Lack of acetyl-L-carnitine linked to treatment-resistant depression

Researchers at Stanford University, in collaboration with Rockefeller University, have found that low blood levels of the substance acetyl-L-carnitine may be linked to severe depression, or major depressive disorder.

The study, which analyzed collective data from rodents, is the first known indication acetyl-L-carnitine might also treat symptoms in humans. Additionally, it gives researchers insight into the potential creation of new antidepressants, with a faster onset of action.

Natalie Rasgon, a professor of psychiatry at Stanford and an author of the study, called the findings “an exciting addition to our understanding of the mechanisms of depressive illness.”

In previous studies by Rockefeller University, Dr. Nasca concluded that a deficiency of acetyl-L-carnitine was associated with depressive-type behavior in rodents, with their behavior restoring to normal within two to four weeks following oral or intravenous administration of the substance.

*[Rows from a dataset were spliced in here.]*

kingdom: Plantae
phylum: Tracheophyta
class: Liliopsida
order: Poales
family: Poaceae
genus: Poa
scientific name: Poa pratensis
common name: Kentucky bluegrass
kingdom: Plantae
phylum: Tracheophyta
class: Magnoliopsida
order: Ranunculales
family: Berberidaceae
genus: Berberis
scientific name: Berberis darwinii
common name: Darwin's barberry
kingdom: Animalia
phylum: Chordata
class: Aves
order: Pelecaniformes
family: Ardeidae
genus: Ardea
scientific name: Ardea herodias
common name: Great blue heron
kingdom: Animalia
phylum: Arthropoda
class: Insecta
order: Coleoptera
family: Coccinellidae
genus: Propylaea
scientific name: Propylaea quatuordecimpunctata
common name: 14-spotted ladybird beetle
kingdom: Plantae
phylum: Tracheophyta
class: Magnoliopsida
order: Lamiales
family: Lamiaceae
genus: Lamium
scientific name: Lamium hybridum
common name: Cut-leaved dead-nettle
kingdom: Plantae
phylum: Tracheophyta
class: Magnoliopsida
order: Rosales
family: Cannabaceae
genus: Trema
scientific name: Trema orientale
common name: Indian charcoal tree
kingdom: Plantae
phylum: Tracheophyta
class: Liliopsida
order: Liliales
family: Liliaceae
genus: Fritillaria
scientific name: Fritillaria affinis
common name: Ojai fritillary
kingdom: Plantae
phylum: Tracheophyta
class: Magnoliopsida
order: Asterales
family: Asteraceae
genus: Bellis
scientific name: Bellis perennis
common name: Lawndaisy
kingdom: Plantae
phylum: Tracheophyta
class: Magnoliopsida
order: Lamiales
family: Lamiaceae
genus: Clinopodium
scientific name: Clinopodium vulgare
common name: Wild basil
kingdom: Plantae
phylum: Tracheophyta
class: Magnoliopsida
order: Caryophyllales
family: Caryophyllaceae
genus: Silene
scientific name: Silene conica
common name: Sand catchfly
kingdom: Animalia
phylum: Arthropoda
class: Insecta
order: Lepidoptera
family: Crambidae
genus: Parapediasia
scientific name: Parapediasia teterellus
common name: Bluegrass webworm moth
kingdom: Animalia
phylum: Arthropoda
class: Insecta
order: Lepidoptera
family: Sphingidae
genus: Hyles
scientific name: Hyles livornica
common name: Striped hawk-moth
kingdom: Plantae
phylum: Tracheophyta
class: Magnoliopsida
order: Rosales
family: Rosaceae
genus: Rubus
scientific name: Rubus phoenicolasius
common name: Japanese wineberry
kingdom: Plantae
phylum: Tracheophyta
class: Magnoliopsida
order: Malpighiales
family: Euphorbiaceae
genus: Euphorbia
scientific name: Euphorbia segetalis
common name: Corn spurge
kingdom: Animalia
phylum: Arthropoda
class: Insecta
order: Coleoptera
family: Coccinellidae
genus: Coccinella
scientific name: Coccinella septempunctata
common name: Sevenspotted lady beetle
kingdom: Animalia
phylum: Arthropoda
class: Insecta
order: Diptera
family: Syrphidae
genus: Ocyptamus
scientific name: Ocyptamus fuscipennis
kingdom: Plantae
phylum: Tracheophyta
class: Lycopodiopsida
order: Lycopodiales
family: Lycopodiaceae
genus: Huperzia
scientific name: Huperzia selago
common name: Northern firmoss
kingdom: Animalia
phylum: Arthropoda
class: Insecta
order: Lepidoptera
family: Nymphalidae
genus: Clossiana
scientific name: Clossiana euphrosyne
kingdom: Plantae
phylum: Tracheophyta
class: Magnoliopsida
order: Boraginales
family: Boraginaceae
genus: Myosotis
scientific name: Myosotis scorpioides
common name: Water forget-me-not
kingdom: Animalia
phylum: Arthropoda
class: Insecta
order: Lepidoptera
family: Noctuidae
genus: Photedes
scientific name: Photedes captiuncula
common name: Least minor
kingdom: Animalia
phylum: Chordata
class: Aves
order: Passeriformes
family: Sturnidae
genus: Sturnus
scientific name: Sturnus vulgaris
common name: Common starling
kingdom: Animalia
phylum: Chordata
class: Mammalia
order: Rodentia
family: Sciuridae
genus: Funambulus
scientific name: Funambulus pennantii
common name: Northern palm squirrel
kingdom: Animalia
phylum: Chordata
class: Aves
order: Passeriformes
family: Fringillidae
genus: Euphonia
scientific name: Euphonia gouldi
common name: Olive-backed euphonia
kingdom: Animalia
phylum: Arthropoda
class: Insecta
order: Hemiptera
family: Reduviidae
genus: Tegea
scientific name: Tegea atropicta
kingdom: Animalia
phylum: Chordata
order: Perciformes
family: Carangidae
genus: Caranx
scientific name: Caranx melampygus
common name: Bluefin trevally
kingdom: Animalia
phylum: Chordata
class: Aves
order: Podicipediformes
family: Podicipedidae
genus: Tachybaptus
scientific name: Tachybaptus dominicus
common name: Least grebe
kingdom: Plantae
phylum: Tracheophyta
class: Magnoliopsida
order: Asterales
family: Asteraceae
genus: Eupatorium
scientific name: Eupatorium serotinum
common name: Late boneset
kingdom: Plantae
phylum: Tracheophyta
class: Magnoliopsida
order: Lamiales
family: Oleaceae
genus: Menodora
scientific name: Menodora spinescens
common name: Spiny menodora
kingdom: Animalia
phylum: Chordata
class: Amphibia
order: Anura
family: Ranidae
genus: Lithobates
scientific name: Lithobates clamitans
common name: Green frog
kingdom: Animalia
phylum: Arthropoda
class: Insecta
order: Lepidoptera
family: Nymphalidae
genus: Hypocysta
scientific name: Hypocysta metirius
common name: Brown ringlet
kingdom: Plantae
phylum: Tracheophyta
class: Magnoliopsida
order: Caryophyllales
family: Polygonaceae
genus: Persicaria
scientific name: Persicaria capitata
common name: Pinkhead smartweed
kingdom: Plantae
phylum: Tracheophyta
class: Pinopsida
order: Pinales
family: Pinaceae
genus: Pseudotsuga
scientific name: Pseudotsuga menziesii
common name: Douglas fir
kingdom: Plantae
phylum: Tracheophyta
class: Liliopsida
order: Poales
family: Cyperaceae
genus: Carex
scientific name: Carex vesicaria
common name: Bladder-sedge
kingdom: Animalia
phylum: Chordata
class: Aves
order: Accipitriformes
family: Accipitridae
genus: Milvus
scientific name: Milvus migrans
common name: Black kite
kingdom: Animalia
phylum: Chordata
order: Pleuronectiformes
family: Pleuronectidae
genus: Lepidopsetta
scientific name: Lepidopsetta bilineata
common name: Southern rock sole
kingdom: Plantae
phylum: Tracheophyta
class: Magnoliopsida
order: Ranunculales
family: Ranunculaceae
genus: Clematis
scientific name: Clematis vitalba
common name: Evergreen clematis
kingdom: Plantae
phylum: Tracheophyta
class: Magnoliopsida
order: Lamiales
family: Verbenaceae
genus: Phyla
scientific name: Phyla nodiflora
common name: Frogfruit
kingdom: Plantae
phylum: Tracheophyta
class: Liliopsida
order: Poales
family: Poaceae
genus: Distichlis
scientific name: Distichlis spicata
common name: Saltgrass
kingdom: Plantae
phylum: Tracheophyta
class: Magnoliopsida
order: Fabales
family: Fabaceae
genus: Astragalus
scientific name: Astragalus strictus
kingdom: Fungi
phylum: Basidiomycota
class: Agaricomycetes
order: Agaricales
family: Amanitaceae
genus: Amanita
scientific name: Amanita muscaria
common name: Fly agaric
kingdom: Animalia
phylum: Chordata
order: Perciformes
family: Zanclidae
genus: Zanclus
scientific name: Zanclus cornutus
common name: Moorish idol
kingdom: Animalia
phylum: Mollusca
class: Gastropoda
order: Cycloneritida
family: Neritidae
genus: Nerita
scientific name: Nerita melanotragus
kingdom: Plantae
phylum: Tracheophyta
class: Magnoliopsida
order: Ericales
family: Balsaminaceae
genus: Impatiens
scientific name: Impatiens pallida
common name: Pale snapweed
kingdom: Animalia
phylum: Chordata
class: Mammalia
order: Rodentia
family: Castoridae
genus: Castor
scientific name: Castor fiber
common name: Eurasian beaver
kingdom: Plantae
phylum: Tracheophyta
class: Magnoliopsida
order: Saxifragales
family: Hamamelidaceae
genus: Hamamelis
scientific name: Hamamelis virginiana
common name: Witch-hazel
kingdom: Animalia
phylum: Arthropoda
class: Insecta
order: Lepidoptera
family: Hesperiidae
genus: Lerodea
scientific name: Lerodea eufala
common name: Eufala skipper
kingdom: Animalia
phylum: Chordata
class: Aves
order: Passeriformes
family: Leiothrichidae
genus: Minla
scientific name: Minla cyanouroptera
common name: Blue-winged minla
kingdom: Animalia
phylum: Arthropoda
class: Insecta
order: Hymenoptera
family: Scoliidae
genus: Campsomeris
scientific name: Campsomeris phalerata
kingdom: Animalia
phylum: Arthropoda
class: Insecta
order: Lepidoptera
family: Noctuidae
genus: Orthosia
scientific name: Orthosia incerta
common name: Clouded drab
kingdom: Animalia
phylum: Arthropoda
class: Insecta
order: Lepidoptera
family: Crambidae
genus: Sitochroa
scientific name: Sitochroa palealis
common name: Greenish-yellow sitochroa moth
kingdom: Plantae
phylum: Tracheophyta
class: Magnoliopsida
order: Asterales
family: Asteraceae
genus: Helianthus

Researchers believe acetyl-L-carnitine may also play a crucial role in the brain, affecting regions like the hippocampus and frontal cortex, based on the findings from rodents.

New research on humans

In the new study, researchers examined patients diagnosed with depression, aged 20 to 70, both men and women, admitted for treatment. Blood samples and medical histories were taken from the participants. They were also given a detailed questionnaire to fill out.

When accessed clinically, researchers noted that 28 of the participants suffered from moderate depression, while 43 had severe depression.

Upon analysis, researchers compared the blood samples of patients with a sample of 45 demographically-matched healthy participants. They found those who were depressed exhibited lower blood levels of acetyl-L-carnitine, demonstrated in both genders.

Furthermore, the findings also showed that the lowest blood levels of the substance triggered the most severe symptoms. These participants exhibited resistance to treatments and onset of their mood disorder began earlier in life. Lower levels were also correlated with a history of abuse, poverty, and exposure to violence.

More clinical tests needed

Although the findings shine a spotlight on the possibility of more efficient treatment in patients resistant to pharmacological intervention, researchers caution about the use of acetyl-L-carnitine for alleviating depression in humans.

“We have many previous examples of how nutritional supplements widely available over the counter and unregulated by the Food and Drug Administration – for example, omega-3 fatty acids or various herbal substances – are touted as panaceas for you-name-it, and then don’t pan out,” researchers say.

Researchers still need more answers as to the mechanism of action, including dose, frequency, and duration, before the substance can be considered therapeutic for depressive symptoms.

“We’ve identified an important new biomarker of major depressive disorder. We didn’t test whether supplementing with that substance could actually improve patients’ symptoms. What’s the appropriate dose, frequency, duration? We need to answer many questions before proceeding with recommendations, yet. This is the first step toward developing that knowledge, which will require large-scale, carefully controlled clinical trials.”

The findings were published in the Proceedings of the National Academy of Sciences and funded by the Hope for Depression Research Foundation, the Pritzker Neuropsychiatric Disorders Research Consortium, and the Robertson Foundation.